Leones de Yucatán
- Infielder / Manager / Coach
- Born: November 1, 1987 (age 38) Los Mochis, Sinaloa, Mexico
- Bats: BothThrows: Right
- Stats at Baseball Reference

= Walter Ibarra =

Mexican baseball player (born 1987)

Walter Ibarra Gámez (born November 1, 1987) is a Mexican professional baseball infielder, former interim manager and a current coach for the Leones de Yucatán of the Mexican League.

==Playing career==
===New York Yankees===
Ibarra signed with the New York Yankees as an international free agent in 2006. He played for the Mexico national baseball team in the 2013 World Baseball Classic. After batting .312 in 20 games for the Trenton Thunder of the Double–A Eastern League in 2013, the Yankees promoted him to the Scranton/Wilkes-Barre RailRiders of the Triple–A International League.

===Los Angeles Dodgers===
Ibarra signed a minor league deal with the Chicago Cubs on November 11, 2013, but was released and signed with the Los Angeles Dodgers, who assigned him to the Triple–A Albuquerque Isotopes. In 97 games for the Isotopes, he hit .269 with 5 homers and 32 RBI, while splitting time between second base and shortstop.

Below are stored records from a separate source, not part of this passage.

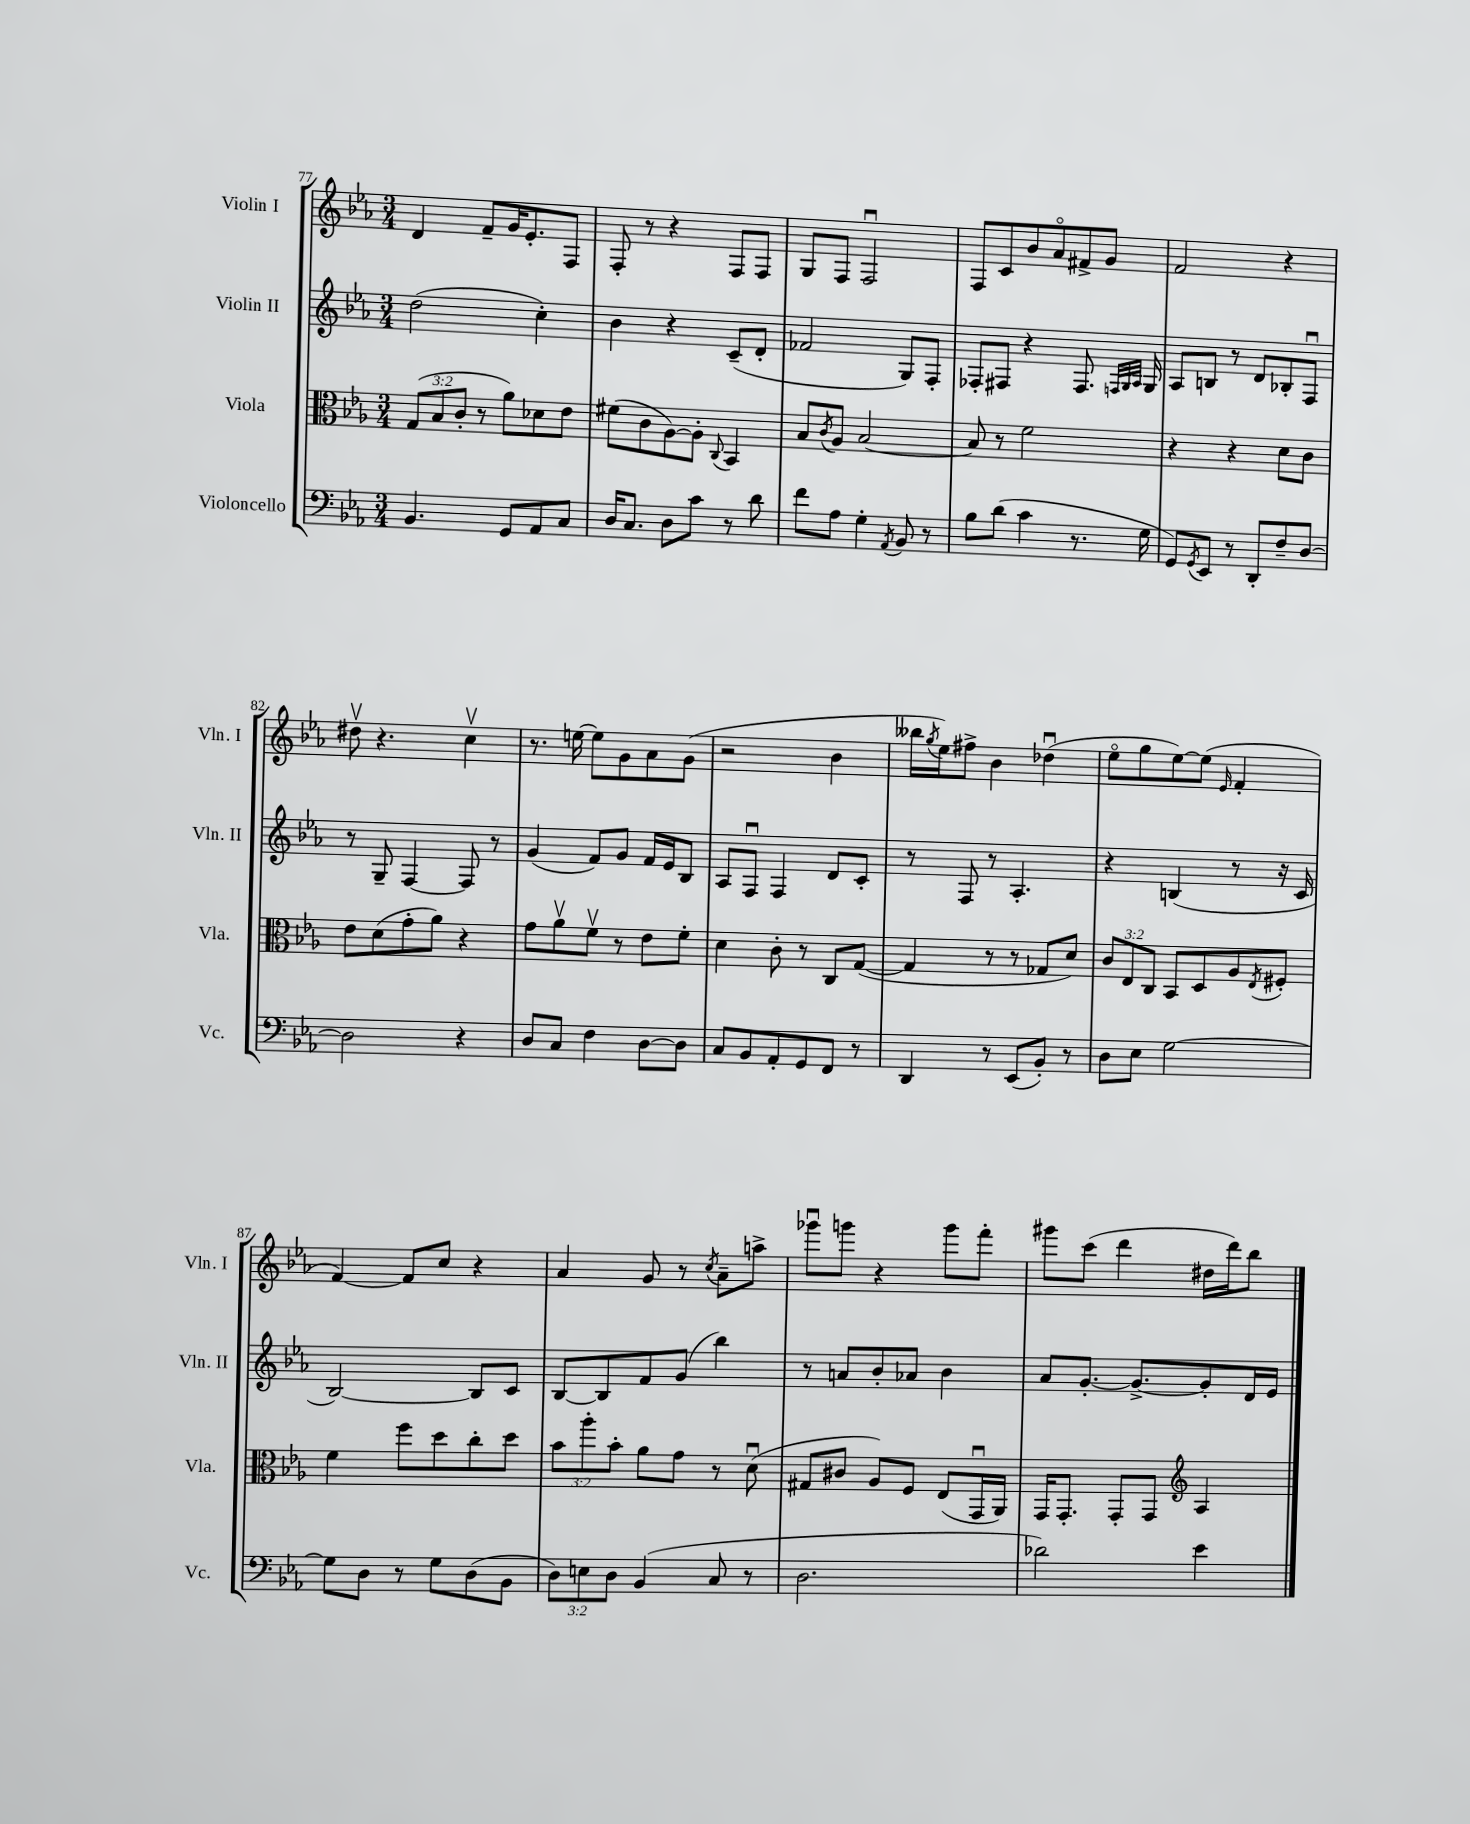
<<
\new StaffGroup <<
\new Staff = "s0" \with { instrumentName = "Violin I" shortInstrumentName = "Vln. I" } {
    \clef treble \key ees \major \numericTimeSignature \time 3/4
    d'4 f'8-- g'16 ees'8.-. f8 |
    f8-. r8 r4 f8 f8 |
    g8 f8 f2\downbow |
    f8 c'8 bes'8 aes'8\flageolet fis'8-> g'8 |
    f'2 r4 |
    dis''8\upbow r4. c''4\upbow |
    r8. e''16~ e''8 g'8 aes'8 g'8( |
    r2 bes'4 |
    beses''16 \acciaccatura { g''8 } ees''16) fis''8-> bes'4 des''4\downbow( |
    ees''8\flageolet g''8 ees''8~) ees''8( \grace { ees'16 } f'4-. |
    f'4~) f'8 c''8 r4 |
    aes'4 g'8 r8 \acciaccatura { c''8 } aes'8-- a''8-> |
    ges'''8\downbow g'''8 r4 g'''8 f'''8-. |
    gis'''8 c'''8( d'''4 dis''16 d'''16) bes''8 \bar "|." |
}
\new Staff = "s1" \with { instrumentName = "Violin II" shortInstrumentName = "Vln. II" } {
    \clef treble \key ees \major \numericTimeSignature \time 3/4
    d''2( c''4-.) |
    bes'4 r4 c'8--( d'8-. |
    fes'2 g8) f8-. |
    fes8-. fis8 r4 fis8. \grace { f32 g32 aes32 } g16 |
    aes8 b8 r8 d'8 bes8-. f8\downbow |
    r8 g8-- f4~ f8 r8 |
    g'4( f'8) g'8 f'16 ees'16 bes8 |
    aes8 f8\downbow f4 d'8 c'8-. |
    r8 f8 r8 aes4.-. |
    r4 b4( r8 r16 c'16 |
    bes2~) bes8 c'8 |
    bes8~ bes8 f'8 g'8( bes''4) |
    r8 a'8 bes'8-. aes'8 bes'4 |
    aes'8 g'8.~-. g'8.~-> g'8-. d'16 ees'16 \bar "|." |
}
\new Staff = "s2" \with { instrumentName = "Viola" shortInstrumentName = "Vla." } {
    \clef alto \key ees \major \numericTimeSignature \time 3/4 \override Staff.TupletNumber.text = #tuplet-number::calc-fraction-text
    \tuplet 3/2 { g8( bes8 c'8-. } r8 aes'8) des'8 ees'8 |
    fis'8( c'8 aes8~) aes8-. \appoggiatura { c8 } bes,4 |
    bes8 \acciaccatura { c'8 } aes8 bes2~ |
    bes8 r8 f'2 |
    r4 r4 d'8 c'8 |
    ees'8 d'8( g'8-. aes'8) r4 |
    g'8 aes'8\upbow f'8\upbow r8 ees'8 f'8-. |
    d'4 c'8-. r8 c8 g8~( |
    g4 r8 r8 ges8 d'8) |
    \tuplet 3/2 { c'8 ees8 c8 } bes,8 d8 aes8 \acciaccatura { ees8 } fis8-. |
    f'4 f''8 d''8 c''8-. d''8 |
    \tuplet 3/2 { bes'8 aes''8-. bes'8-. } aes'8 g'8 r8 d'8\downbow( |
    gis8 cis'8 aes8) f8 ees8( g,16\downbow aes,16) |
    g,16 g,8.-. g,8-. g,8 \clef treble aes4 \bar "|." |
}
\new Staff = "s3" \with { instrumentName = "Violoncello" shortInstrumentName = "Vc." } {
    \clef bass \key ees \major \numericTimeSignature \time 3/4 \override Staff.TupletNumber.text = #tuplet-number::calc-fraction-text
    bes,4. g,8 aes,8 c8 |
    d16 c8. d8 c'8 r8 d'8 |
    f'8 aes8 g4-. \acciaccatura { aes,8 } bes,8 r8 |
    bes8 d'8( c'4 r8. g16 |
    g,8) \acciaccatura { g,8 } ees,8 r8 d,8-. f8-- d8~ |
    d2 r4 |
    d8 c8 f4 d8~ d8 |
    c8 bes,8 aes,8-. g,8 f,8 r8 |
    d,4 r8 ees,8( bes,8-.) r8 |
    d8 ees8 g2~ |
    g8 d8 r8 g8 d8( bes,8 |
    \tuplet 3/2 { d8) e8 d8 } bes,4( c8 r8 |
    d2. |
    des'2) ees'4 \bar "|." |
}
>>
>>
\layout { \context { \Score currentBarNumber = #77 } }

===Arizona Diamondbacks===
On November 4, 2014, Ibarra signed a minor league contract with the Arizona Diamondbacks. On April 7, 2015, Ibarra was loaned to the Sultanes de Monterrey of the Mexican League and was returned to the Diamondbacks on September 24. He elected free agency on November 6.

===Sultanes de Monterrey===
On April 1, 2016, Ibarra signed with the Sultanes de Monterrey of the Mexican League.

===Leones de Yucatán===
On December 21, 2017, Ibarra was traded to the Leones de Yucatán of the Mexican League alongside Luis Juárez in exchange for Francisco Lugo and Ricky Alvarez. He made 95 appearances for the team in 2018, batting .289/.337/.424 with seven home runs, 51 RBI, and four stolen bases. Ibarra played in 90 contests for Yucatán in 2019, slashing .262/.352/.348 with two home runs, 40 RBI, and six stolen bases.

Ibarra did not play in a game in 2020 due to the cancellation of the Mexican League season because of the COVID-19 pandemic. He returned to action in 2021, batting .322/.375/.428 with three home runs, 29 RBI, and two stolen bases across 53 games.

In 2022, Ibarra played in 52 games for Yucatán, hitting .257/.300/.332 with one home run and 33 RBI. Ibarra won the Mexican League Championship with the Leones in 2022. He played in only 18 games for the club in 2023, going 12-for-52 (.231) with four RBI and three walks. Ibarra made 15 appearances for the Leones during the 2024 season, going 6-for-32 (.188) with one walk.

Ibarra played in 15 games for Yucatán in 2025, hitting .154/.175/.179 with four RBI and one walk, prior to being named interim manager on June 4, 2025. On June 10, Ibarra was activated as a player/coach. He was released by the team on September 25.

==Coaching career==
On June 4, 2025, Ibarra was named interim manager for the Leones de Yucatán of the Mexican League, following Miguel Ojeda's resignation. On June 17, Oswaldo Morejón was named as Yucatán's manager for the remainder of the season. On May 12, 2026, Ibarra was promoted to the role of bench coach.